• Tantangan 1: Dalam teks tentang governance, apa yang disebut sebagai kata kunci governance dalam makna yang lebih luas?
• Tantangan 2: Tuliskan lanjutan teks tentang governance, dimulai setelah kalimat terakhirnya.

• Teks Bacaan:
----------

Ketiga, Governance berpautan dengan kecenderungan kekinian dalam literatur-literatur manajemen publik utamanya spesialisasi dalam rumpun kebijakan publik, dimana relasi multi organisasional antar aktor-aktor kunci terlibat dalam implementasi kebijakan. Kerjasama para aktor yang lebih berwatak politik, kebersamaan untuk memungut resiko, lebih kreatif dan berdaya, tidak mencerminkan watak yang kaku utamanya menyangkut : organisasi, hirarki, tata aturan. Dalam makna lebih luas governance merupakan jaringan (network) kinerja diantara organisasi-organisasi lintas vertikal dan horisontal untuk mencapai tujuan-tujuan publik. Kata kuncinya jaringan aktor lintas organisasi secara vertikal dan horisontal.
Keempat, terminologi Governance dalam konteks administrasi publik kental dengan sistem nilai-nilai kepublikan. Governance menyiratkan sesuatu hal yang sangat penting. Governance menyiratkan sesuatu keabsahan. Governance menyiratkan sesuatu yang lebih bermartabat, sesuatu yang positif untuk mencapai tujuan publik. Sementara terminologi pemerintah (government) dan birokrasi direndahkan, disepelekan mencerminkan sesuatu yang lamban kurang kreatif. Governance dipandang sebagai sesuatu yang akseptabel, lebih absah, lebih kreatif, lebih responsif dan bahkan lebih baik segalanya.

----------

• Data Item:
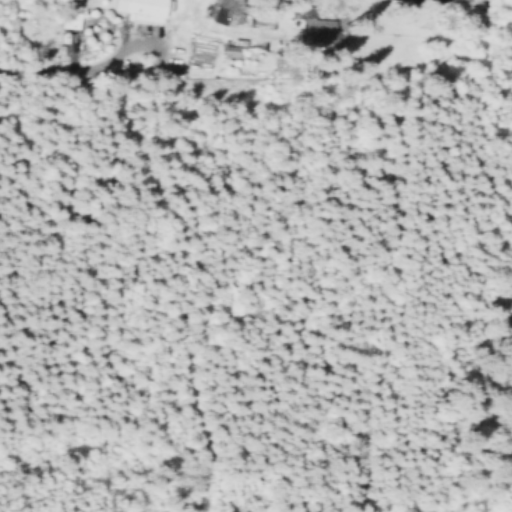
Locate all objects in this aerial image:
building: (139, 9)
building: (219, 11)
building: (68, 20)
building: (319, 29)
building: (228, 51)
road: (131, 71)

----------

• Jawaban yang Diharapkan 1: Jaringan aktor lintas organisasi secara vertikal dan horisontal.

• Jawaban yang Diharapkan 2:
Dari keempat terminologi tersebut dapat ditarik pokok pikiran bahwa governance dalam konteks administrasi publik adalah merupakan proses perumusan dan implementasi untuk mencapai tujuan-tujuan publik yang dilakukan oleh aktor : pluralitas organisasi, dengan sifat hubungan yang lebih luwes dalam tataran vertikal dan horisontal, disemangati oleh nilai-nilai kepublikan antara lain keabsahan, responsif, kreatif. Dilakukan dalam semangat kesetaraan dan netwoking yang kuat untuk mencapai tujuan publik yang akuntabel.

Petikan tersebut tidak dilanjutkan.